As Tourism Returns, We Can’t Allow Cruise Companies to Destroy Coral Reefs for Profit

Insights + Opinion

Andy Blackledge / CC BY 2.0

By Kelly Heber Dunning

As summer approaches, reports of the return of leisure travel are beginning to emerge following the unprecedented shutdown during the coronavirus pandemic. Many of the world’s most popular tourism destinations have begun to plan an eventual reopening, exploring what their “new normal” will look like.

The COVID-19 pandemic caused most of these sites to fall silent, including one of the world’s busiest cruise-ship ports: the docks on Grand Cayman Island. In April 2020, the global pandemic shut down the island’s port, which normally saw the arrival of dozens of cruise ships and thousands of tourists every month. The Cayman Islands was the only Caribbean nation to voluntarily halt its cruise economy, prioritizing the safety of its residents. Local businesses, hurt by the loss of tourism dollars, have already started going under; iconic local spots that make up much of the community’s social fabric, for tourists and locals alike, are being lost.

A cruise ship visits Grand Cayman in 2019. David Reber / CC BY-SA 2.0

Soon, though, the ban on cruise ships will undoubtedly lift, and tourism will slowly return. And when that happens, the residents of Grand Cayman and nearby islands may find themselves worrying about another major threat posed by these cruise companies, one that runs the risk of being drowned out by the disruption caused by the pandemic.

┄┄┄┄┄┄

- [Task 1]
According to the cruise ship article, which Caribbean nation was the only one to voluntarily halt its cruise economy?
- [Task 2]
Name every person mentioned in the cruise ship article.
The listing isn't needed for this work.

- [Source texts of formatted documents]

┄┄┄┄┄┄

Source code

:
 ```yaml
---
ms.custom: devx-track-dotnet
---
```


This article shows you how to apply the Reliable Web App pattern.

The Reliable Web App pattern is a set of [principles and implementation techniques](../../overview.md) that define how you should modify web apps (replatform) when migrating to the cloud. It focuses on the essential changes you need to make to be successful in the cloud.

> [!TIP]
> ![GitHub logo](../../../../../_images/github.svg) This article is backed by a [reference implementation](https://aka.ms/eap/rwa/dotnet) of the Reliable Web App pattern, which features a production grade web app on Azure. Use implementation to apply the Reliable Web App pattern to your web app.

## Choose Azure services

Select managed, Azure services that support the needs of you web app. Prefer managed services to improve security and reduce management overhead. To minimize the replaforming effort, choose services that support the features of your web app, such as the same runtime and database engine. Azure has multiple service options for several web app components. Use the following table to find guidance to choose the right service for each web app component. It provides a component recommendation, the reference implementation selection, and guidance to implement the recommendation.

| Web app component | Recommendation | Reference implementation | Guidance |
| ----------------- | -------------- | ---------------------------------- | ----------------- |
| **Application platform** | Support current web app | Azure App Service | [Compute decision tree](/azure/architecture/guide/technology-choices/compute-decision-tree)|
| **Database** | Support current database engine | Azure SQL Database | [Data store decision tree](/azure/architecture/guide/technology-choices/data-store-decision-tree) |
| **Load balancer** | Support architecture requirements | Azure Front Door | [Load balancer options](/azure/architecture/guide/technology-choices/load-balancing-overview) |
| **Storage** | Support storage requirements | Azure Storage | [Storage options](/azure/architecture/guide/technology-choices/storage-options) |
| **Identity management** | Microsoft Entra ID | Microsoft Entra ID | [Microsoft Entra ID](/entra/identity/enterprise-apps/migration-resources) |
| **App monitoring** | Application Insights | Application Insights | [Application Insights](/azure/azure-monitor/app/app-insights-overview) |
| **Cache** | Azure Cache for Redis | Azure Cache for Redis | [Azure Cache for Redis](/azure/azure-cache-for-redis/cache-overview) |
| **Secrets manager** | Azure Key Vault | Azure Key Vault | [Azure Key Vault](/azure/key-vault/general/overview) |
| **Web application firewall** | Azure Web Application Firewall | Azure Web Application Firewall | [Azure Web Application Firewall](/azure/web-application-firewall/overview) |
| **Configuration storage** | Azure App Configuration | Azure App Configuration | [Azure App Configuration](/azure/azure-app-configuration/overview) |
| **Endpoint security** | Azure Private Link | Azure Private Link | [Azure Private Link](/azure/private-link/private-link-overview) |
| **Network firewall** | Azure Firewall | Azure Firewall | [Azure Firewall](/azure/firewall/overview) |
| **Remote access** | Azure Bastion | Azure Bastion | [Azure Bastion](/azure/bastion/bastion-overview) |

┄┄┄┄┄┄

- [Task response 1]
The Cayman Islands.

- [Task response 2]
Andy Blackledge, Kelly Heber Dunning, David Reber